• Information supplied:
########
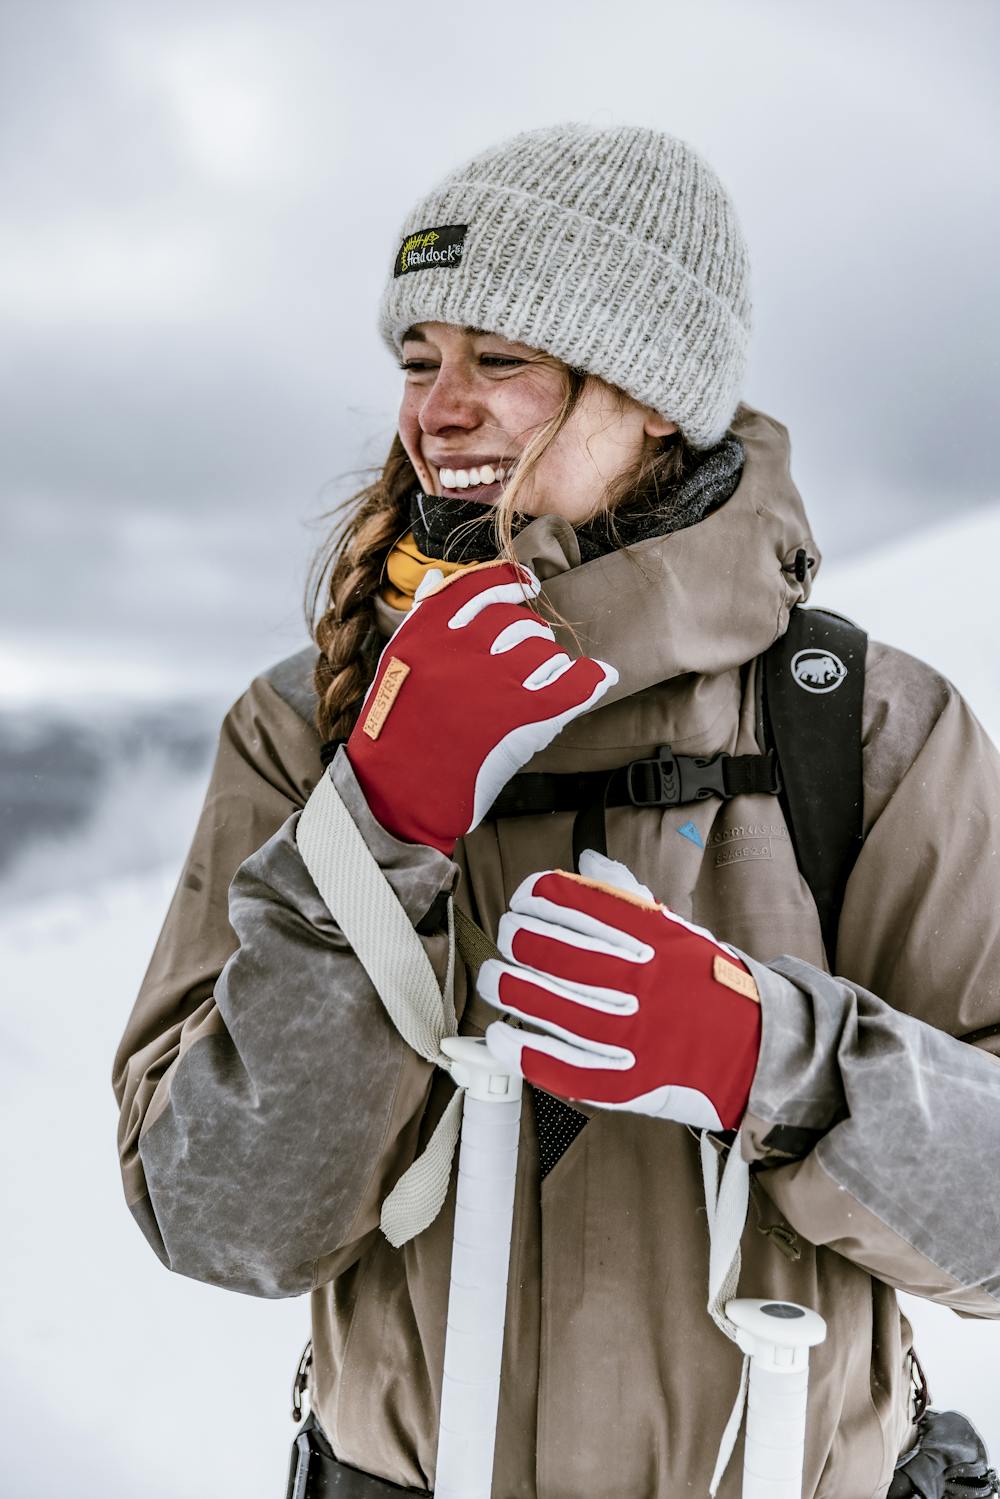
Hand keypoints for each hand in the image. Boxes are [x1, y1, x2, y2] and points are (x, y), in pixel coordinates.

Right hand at [346, 562, 617, 854]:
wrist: (395, 790)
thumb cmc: (394, 728)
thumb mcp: (397, 660)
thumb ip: (422, 615)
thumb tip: (436, 574)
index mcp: (430, 630)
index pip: (481, 585)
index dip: (511, 581)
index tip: (528, 585)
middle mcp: (462, 648)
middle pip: (516, 623)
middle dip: (528, 637)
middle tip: (527, 658)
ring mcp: (494, 682)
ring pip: (544, 652)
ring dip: (549, 665)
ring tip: (541, 683)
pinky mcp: (519, 719)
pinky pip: (572, 686)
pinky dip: (591, 679)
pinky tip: (602, 676)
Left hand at [478, 851, 761, 1130]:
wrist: (757, 1049)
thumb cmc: (708, 985)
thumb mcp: (678, 931)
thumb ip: (627, 897)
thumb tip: (588, 860)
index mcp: (652, 938)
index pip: (576, 903)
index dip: (537, 896)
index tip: (524, 899)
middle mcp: (638, 981)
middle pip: (551, 951)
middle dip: (517, 938)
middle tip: (508, 937)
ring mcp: (631, 1034)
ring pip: (547, 1006)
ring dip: (509, 988)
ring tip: (496, 980)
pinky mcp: (626, 1081)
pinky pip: (563, 1067)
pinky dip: (524, 1052)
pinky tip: (502, 1037)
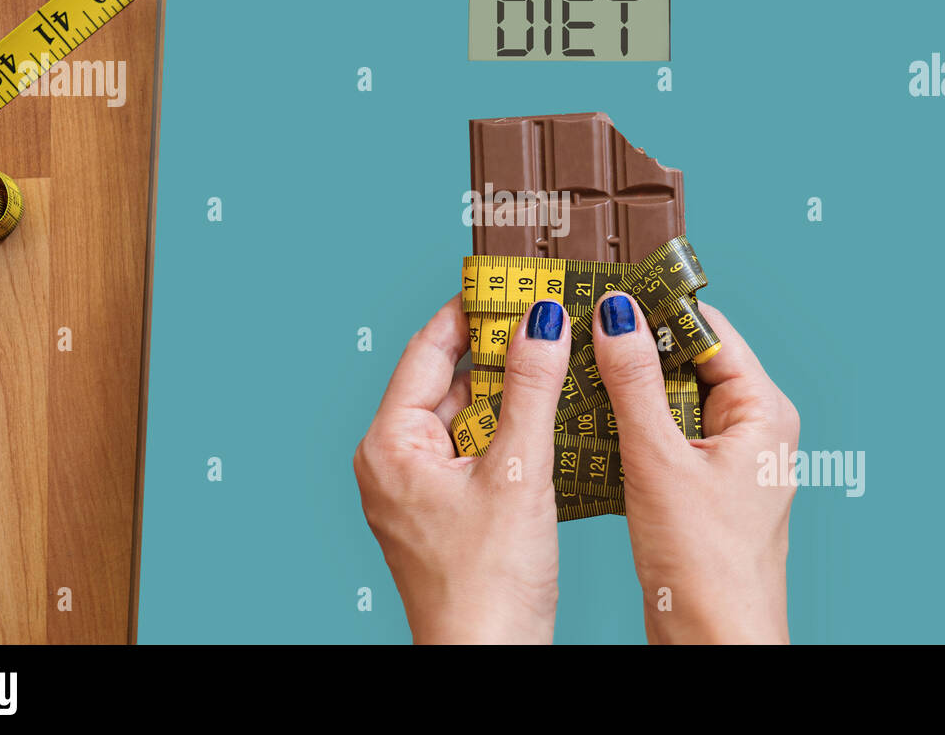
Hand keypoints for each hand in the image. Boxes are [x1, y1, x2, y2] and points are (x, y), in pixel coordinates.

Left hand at [354, 295, 571, 643]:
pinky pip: (477, 450)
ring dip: (509, 389)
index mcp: (390, 446)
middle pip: (447, 380)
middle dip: (497, 348)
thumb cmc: (486, 588)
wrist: (489, 664)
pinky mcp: (447, 512)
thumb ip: (533, 389)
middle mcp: (395, 463)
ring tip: (554, 354)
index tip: (507, 279)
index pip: (426, 351)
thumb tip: (542, 320)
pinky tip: (548, 413)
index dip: (469, 311)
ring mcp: (419, 490)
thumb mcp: (519, 471)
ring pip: (467, 416)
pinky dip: (511, 428)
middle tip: (544, 312)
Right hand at [593, 293, 798, 643]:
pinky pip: (666, 433)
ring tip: (579, 365)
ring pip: (674, 398)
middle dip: (637, 345)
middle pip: (690, 360)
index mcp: (763, 410)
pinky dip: (631, 423)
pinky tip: (593, 418)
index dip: (659, 308)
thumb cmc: (706, 566)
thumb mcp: (658, 460)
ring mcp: (728, 457)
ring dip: (630, 385)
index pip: (710, 330)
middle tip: (582, 324)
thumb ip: (634, 383)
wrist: (714, 642)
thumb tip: (616, 316)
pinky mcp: (703, 484)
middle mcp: (753, 427)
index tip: (609, 291)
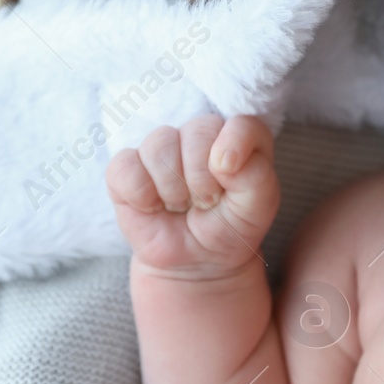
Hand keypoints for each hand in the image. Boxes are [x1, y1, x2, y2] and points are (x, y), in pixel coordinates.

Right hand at [106, 114, 278, 279]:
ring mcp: (160, 148)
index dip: (235, 145)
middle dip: (202, 178)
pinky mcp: (126, 168)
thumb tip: (222, 158)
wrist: (197, 260)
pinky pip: (125, 166)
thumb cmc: (230, 226)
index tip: (228, 177)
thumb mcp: (258, 207)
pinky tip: (153, 207)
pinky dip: (141, 195)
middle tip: (206, 202)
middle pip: (197, 131)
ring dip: (173, 188)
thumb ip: (255, 176)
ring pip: (159, 144)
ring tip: (180, 205)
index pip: (241, 123)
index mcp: (237, 138)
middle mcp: (198, 135)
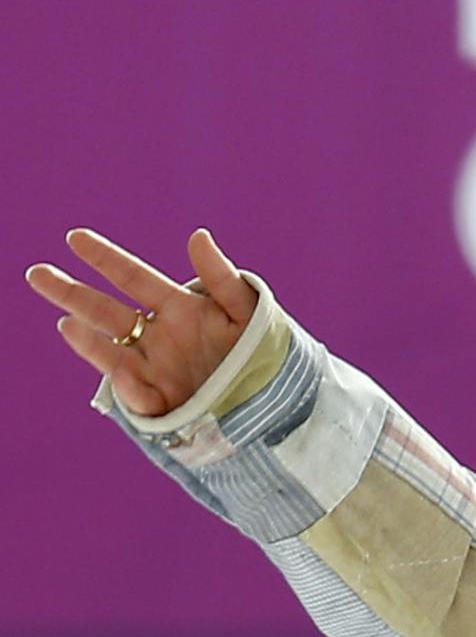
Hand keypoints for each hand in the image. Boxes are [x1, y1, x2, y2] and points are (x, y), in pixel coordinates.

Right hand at [25, 228, 257, 416]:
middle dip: (71, 293)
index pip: (133, 277)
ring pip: (110, 351)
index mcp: (178, 307)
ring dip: (88, 340)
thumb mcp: (248, 309)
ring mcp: (154, 367)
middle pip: (106, 311)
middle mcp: (157, 335)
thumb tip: (197, 235)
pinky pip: (138, 394)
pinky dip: (127, 386)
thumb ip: (222, 276)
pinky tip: (120, 373)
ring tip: (67, 323)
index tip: (75, 237)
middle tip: (37, 273)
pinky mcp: (161, 401)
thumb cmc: (262, 346)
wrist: (277, 395)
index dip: (105, 258)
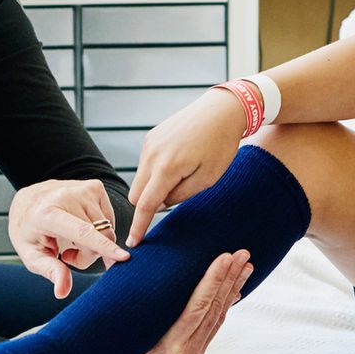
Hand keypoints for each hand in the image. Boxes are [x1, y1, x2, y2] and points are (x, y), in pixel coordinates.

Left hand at [8, 178, 130, 298]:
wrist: (29, 199)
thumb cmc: (29, 230)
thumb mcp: (31, 254)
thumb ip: (50, 271)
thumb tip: (62, 291)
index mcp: (48, 214)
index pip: (81, 232)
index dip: (102, 247)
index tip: (123, 257)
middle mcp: (68, 196)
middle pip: (99, 236)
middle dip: (89, 255)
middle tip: (69, 256)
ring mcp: (84, 189)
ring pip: (107, 230)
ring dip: (94, 243)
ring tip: (72, 240)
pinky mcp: (95, 186)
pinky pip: (109, 220)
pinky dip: (99, 230)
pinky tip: (81, 227)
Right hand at [88, 249, 253, 353]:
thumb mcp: (113, 341)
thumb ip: (123, 305)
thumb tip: (121, 262)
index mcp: (166, 351)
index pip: (196, 309)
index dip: (212, 281)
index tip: (225, 257)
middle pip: (213, 312)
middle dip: (230, 279)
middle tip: (245, 253)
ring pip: (216, 320)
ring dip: (231, 290)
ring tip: (246, 267)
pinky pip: (210, 330)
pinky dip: (221, 308)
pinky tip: (232, 293)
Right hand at [126, 88, 248, 245]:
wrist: (221, 109)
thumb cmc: (221, 145)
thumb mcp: (208, 178)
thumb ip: (181, 196)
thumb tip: (159, 204)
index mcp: (166, 168)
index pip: (145, 205)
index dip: (138, 226)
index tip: (133, 243)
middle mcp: (151, 155)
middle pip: (136, 194)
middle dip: (147, 204)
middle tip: (175, 198)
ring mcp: (148, 143)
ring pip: (140, 179)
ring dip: (153, 187)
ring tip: (184, 174)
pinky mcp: (151, 136)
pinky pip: (145, 163)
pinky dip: (155, 172)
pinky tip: (179, 162)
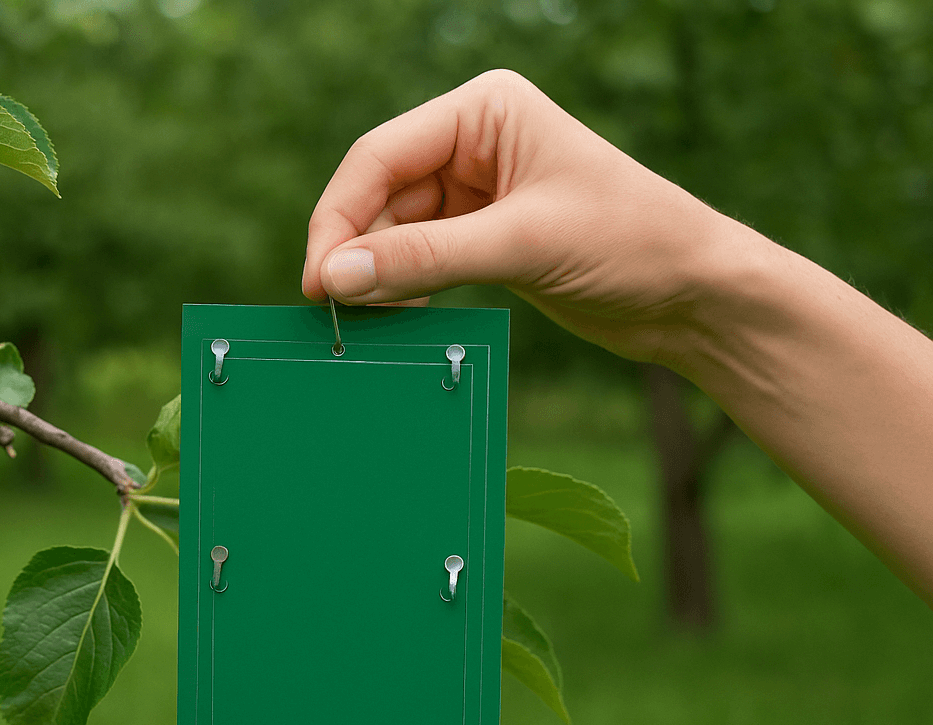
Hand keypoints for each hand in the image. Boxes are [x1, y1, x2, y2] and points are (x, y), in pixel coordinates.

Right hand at [301, 69, 743, 366]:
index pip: (380, 156)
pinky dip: (401, 289)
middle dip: (354, 252)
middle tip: (334, 312)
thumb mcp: (523, 245)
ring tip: (367, 322)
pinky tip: (398, 319)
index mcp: (484, 111)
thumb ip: (425, 258)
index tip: (318, 280)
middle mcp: (473, 142)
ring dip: (375, 276)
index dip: (339, 217)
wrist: (695, 295)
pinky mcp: (482, 238)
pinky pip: (418, 260)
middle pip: (378, 195)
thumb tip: (337, 278)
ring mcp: (476, 192)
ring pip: (392, 232)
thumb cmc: (632, 243)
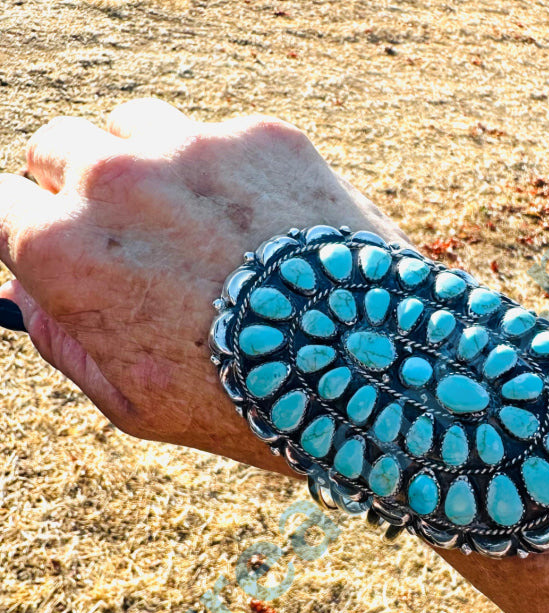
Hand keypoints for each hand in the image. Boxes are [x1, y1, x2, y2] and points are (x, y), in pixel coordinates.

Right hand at [0, 98, 407, 469]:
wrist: (366, 374)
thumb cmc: (243, 404)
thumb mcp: (132, 401)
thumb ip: (63, 339)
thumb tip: (24, 291)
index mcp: (63, 246)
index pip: (1, 201)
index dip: (29, 225)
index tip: (56, 241)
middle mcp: (116, 178)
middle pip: (62, 147)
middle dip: (84, 187)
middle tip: (136, 237)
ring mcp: (193, 146)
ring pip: (138, 126)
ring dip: (153, 165)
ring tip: (204, 228)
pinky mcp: (265, 135)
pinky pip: (221, 137)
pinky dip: (232, 172)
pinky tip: (269, 228)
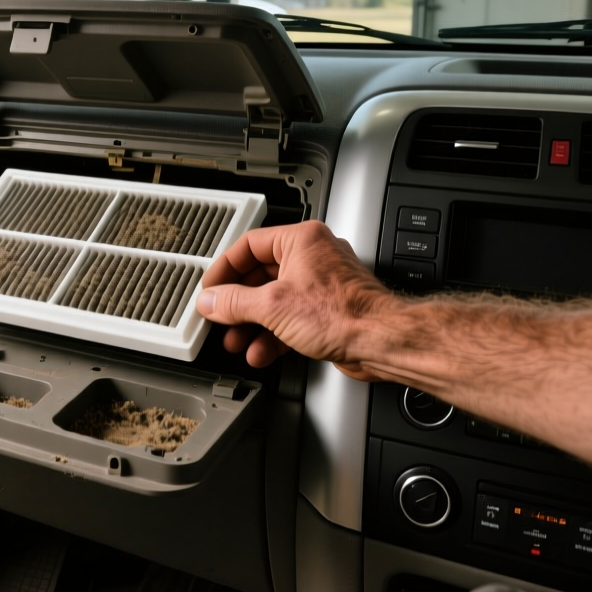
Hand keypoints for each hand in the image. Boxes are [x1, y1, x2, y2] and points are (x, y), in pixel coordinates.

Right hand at [195, 221, 393, 372]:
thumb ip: (233, 303)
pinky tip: (261, 351)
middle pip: (260, 276)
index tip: (210, 288)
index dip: (224, 269)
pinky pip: (290, 318)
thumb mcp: (272, 306)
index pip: (248, 246)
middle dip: (238, 304)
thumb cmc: (345, 314)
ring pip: (274, 300)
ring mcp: (321, 285)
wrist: (382, 342)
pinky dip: (273, 334)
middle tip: (220, 317)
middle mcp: (313, 257)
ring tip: (237, 340)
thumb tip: (210, 301)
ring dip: (253, 324)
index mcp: (301, 240)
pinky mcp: (328, 311)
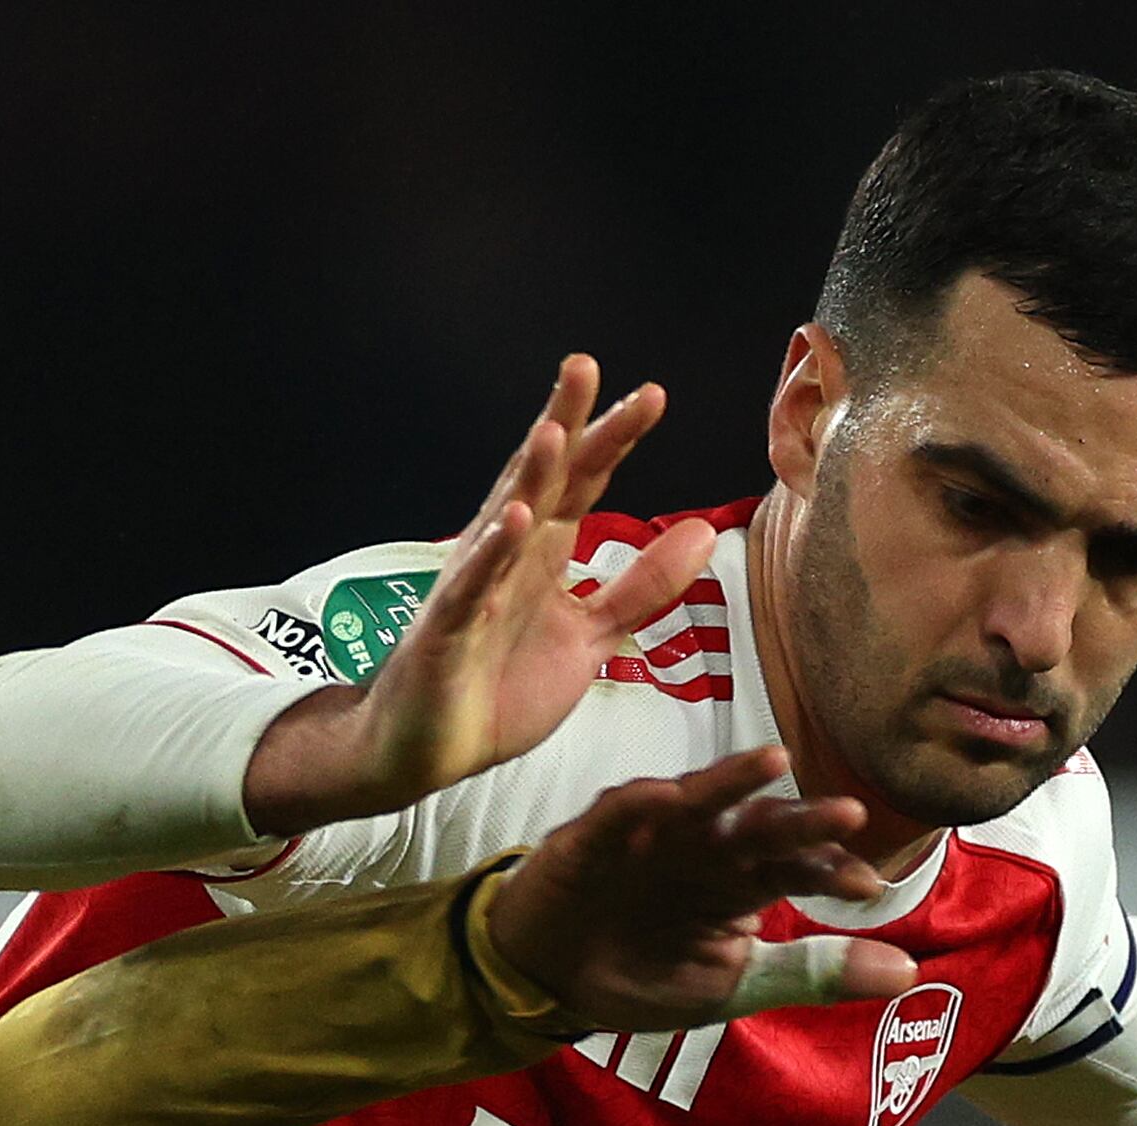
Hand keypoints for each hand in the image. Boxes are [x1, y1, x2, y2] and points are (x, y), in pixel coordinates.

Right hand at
########
• Problem description: Using the data above, copy exactly the lines from the one containing "pinky tip: (398, 319)" to the one containing "pinky tip: (269, 228)", inclusive. Exclude the pictures.

• Reply:
pinky tip: (398, 319)
index mcp: (484, 111)
thumb ip: (425, 258)
index tip: (318, 280)
middle mcp: (473, 142)
ring dip: (375, 276)
index dip: (339, 217)
wrist: (695, 295)
pinky mcp: (482, 238)
pinky pip: (418, 260)
middle pip: (378, 195)
thumb tip: (337, 278)
ring mcp: (476, 192)
ring pip: (392, 232)
thumb cmc: (632, 243)
Hand keypoints for each hand in the image. Boxes are [x1, y1, x2, y2] and points are (x, y), in pixel coordinates.

Right hand at [0, 98, 407, 469]:
wrist: (366, 374)
thumb cmc: (243, 404)
thumb mcp: (132, 401)
thumb ip: (63, 339)
thumb tip: (24, 291)
index mcp: (63, 246)
index pip: (1, 201)
index dip: (29, 225)
index tip: (56, 241)
middle mcp: (116, 178)
middle pip: (62, 147)
middle dip: (84, 187)
middle tip: (136, 237)
ring mcp: (193, 146)
ring pip: (138, 126)
ring dip: (153, 165)
ring tip: (204, 228)
pinky mcp: (265, 135)
pinky pip: (221, 137)
pinky dip: (232, 172)
pinky tip: (269, 228)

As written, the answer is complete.